### Instructions to follow:
Give the lines in the records below, from the line with "Residential" through the last line of the records, as a Markdown table with the columns Row and Line. Number each line in sequence, skip blank lines, and leave the pictures out of the answer.

### Material for this task:
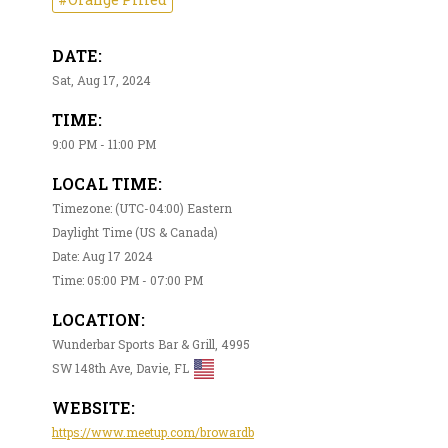
DATE:
Sat, Aug 17, 2024
TIME:
9:00 PM - 11:00 PM
LOCAL TIME:
Timezone: (UTC-04:00) Eastern
Daylight Time (US & Canada)
Date: Aug 17 2024
Time: 05:00 PM - 07:00 PM
LOCATION:
Wunderbar Sports Bar & Grill, 4995
SW 148th Ave, Davie, FL
WEBSITE:
https://www.meetup.com/browardb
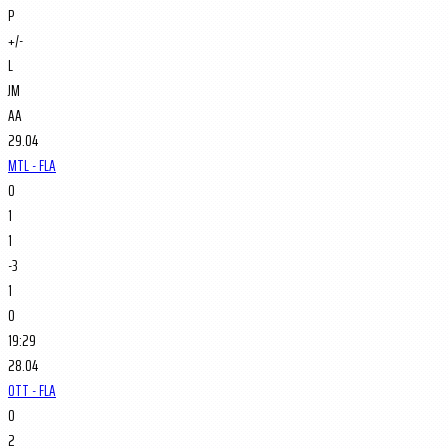
P
+/-
L
JM
AA
29.04
MTL - FLA
0
1
1
-3
1
0
19:29
28.04
OTT - FLA
0
2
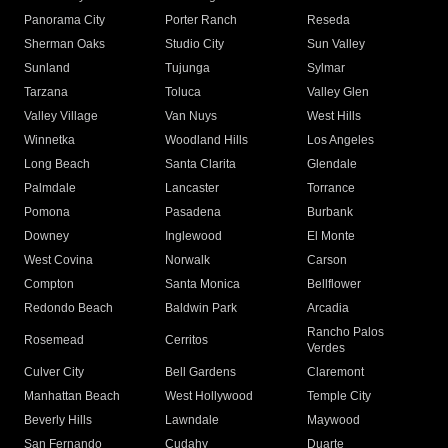
Panorama City
Porter Ranch
Reseda
Sherman Oaks
Studio City
Sun Valley
Sunland
Tujunga
Sylmar
Tarzana
Toluca
Valley Glen
Valley Village
Van Nuys
West Hills
Winnetka
Woodland Hills
Los Angeles
Long Beach
Santa Clarita
Glendale
Palmdale
Lancaster
Torrance
Pomona
Pasadena
Burbank
Downey
Inglewood
El Monte
West Covina
Norwalk
Carson
Compton
Santa Monica
Bellflower
Redondo Beach
Baldwin Park
Arcadia
Rancho Palos
Rosemead
Cerritos
Verdes
Culver City
Bell Gardens
Claremont
Manhattan Beach
West Hollywood
Temple City
Beverly Hills
Lawndale
Maywood
San Fernando
Cudahy
Duarte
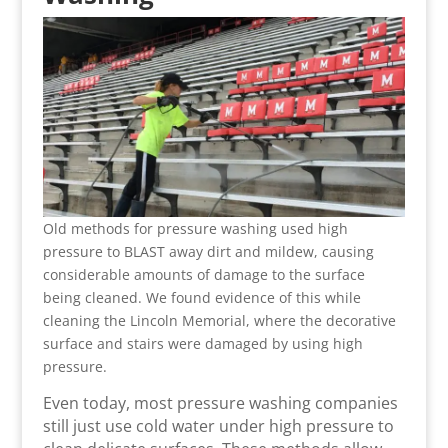
Old methods for pressure washing used high
pressure to BLAST away dirt and mildew, causing
considerable amounts of damage to the surface
being cleaned. We found evidence of this while
cleaning the Lincoln Memorial, where the decorative
surface and stairs were damaged by using high
pressure.
Even today, most pressure washing companies
still just use cold water under high pressure to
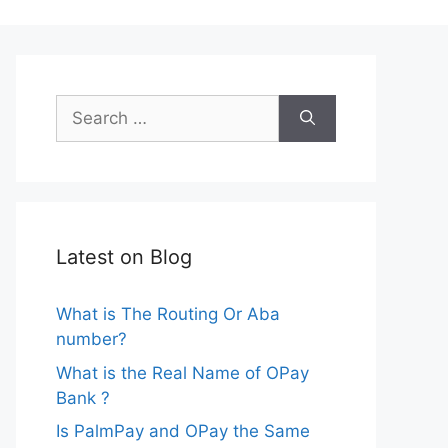
Search
for:
Latest on Blog
What is The Routing Or Aba
number?
What is the Real Name of OPay
Bank ?
Is PalmPay and OPay the Same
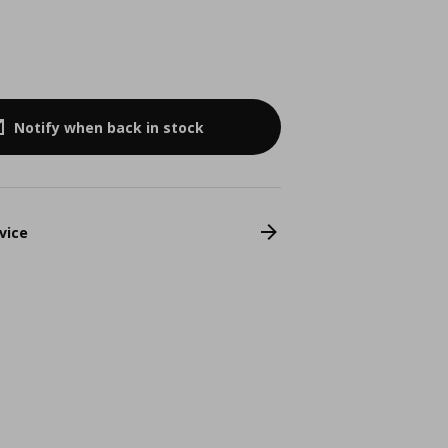
Notify when back in stock
vice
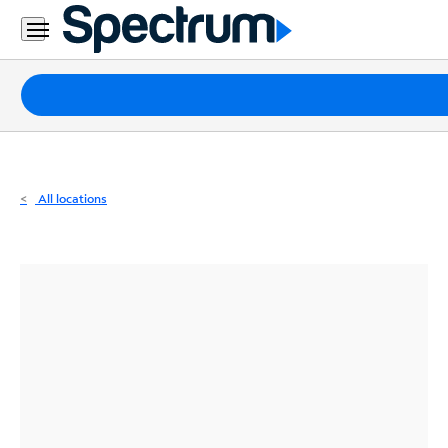
Residential
Business
Packages
Internet
TV
All locations
Mobile
Home
Phone
Business
Contact
Us
Español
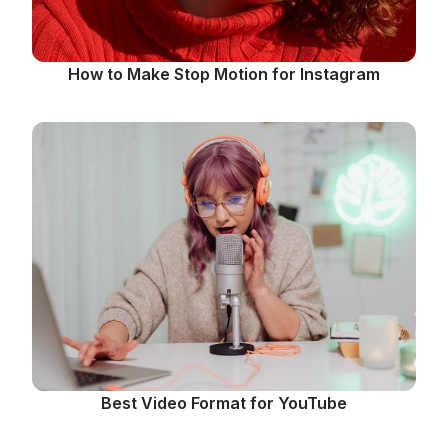
How to Make Stop Motion for Instagram
Best Video Format for YouTube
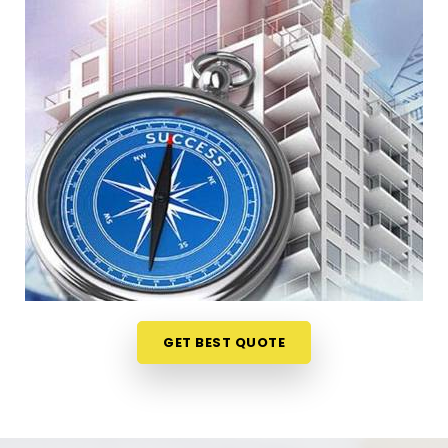
Andheri East
When your staff faces weird bottlenecks or
constant communication mix-ups anywhere in
Saki Naka Andheri East
, your desk arrangement
might be part of the problem. Talking through your
floor plan over a casual phone call in
Saki Naka
Andheri East
gives you a much softer way to spot
the blockages. If you need a reliable
Business
Vastu Consultant in Saki Naka Andheri East
, our
numerologist focuses entirely on practical layouts
rather than heavy superstitions, though we are
headquartered in Mumbai. This online format
allows busy owners in
Saki Naka Andheri East
to
get clear answers without hosting an disruptive,
GET BEST QUOTE
expensive on-site inspection. It is a highly realistic
method that helps your company in
Saki Naka
Andheri East
optimize its space without tearing
down any permanent walls.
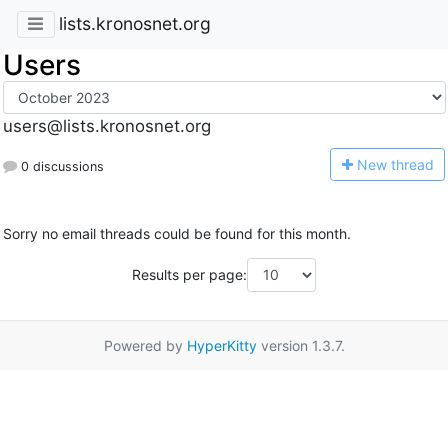
lists.kronosnet.org
Users
users@lists.kronosnet.org
N
ew thread
0 discussions
Sorry no email threads could be found for this month.
Results per page:
Powered by
HyperKitty
version 1.3.7.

### Response below:
| Row | Line |
|---|---|
| 1 | Residential |
| 2 | Business |
| 3 | Packages |
| 4 | Internet |
| 5 | TV |
| 6 | All locations |
| 7 | Mobile |
| 8 | Home |
| 9 | Phone |
| 10 | Business |
| 11 | Contact |
| 12 | Us |
| 13 | Español |
| 14 | How to Make Stop Motion for Instagram |
| 15 | Best Video Format for YouTube |
| 16 | Andheri East |
| 17 | When your staff faces weird bottlenecks or |
| 18 | constant communication mix-ups anywhere in |
| 19 | Saki Naka Andheri East |
| 20 | , your desk arrangement |
| 21 | might be part of the problem. Talking through your |
| 22 | floor plan over a casual phone call in |
| 23 | Saki Naka |
| 24 | Andheri East |
| 25 | gives you a much softer way to spot |
| 26 | the blockages. If you need a reliable |
| 27 | Business |
| 28 | Vastu Consultant in Saki Naka Andheri East |
| 29 | , our |
| 30 | numerologist focuses entirely on practical layouts |
| 31 | rather than heavy superstitions, though we are |
| 32 | headquartered in Mumbai. This online format |
| 33 | allows busy owners in |
| 34 | Saki Naka Andheri East |
| 35 | to |
| 36 | get clear answers without hosting an disruptive, |
| 37 | GET BEST QUOTE |
| 38 | expensive on-site inspection. It is a highly realistic |
| 39 | method that helps your company in |
| 40 | Saki Naka |
| 41 | Andheri East |
| 42 | optimize its space without tearing |
| 43 | down any permanent walls. |
| 44 | lists.kronosnet.org |
| 45 | Users |
| 46 | users@lists.kronosnet.org |
| 47 | N |
| 48 | ew thread |
| 49 | 0 discussions |
| 50 | Sorry no email threads could be found for this month. |
| 51 | Results per page: |
| 52 | Powered by |
| 53 | HyperKitty |
| 54 | version 1.3.7. |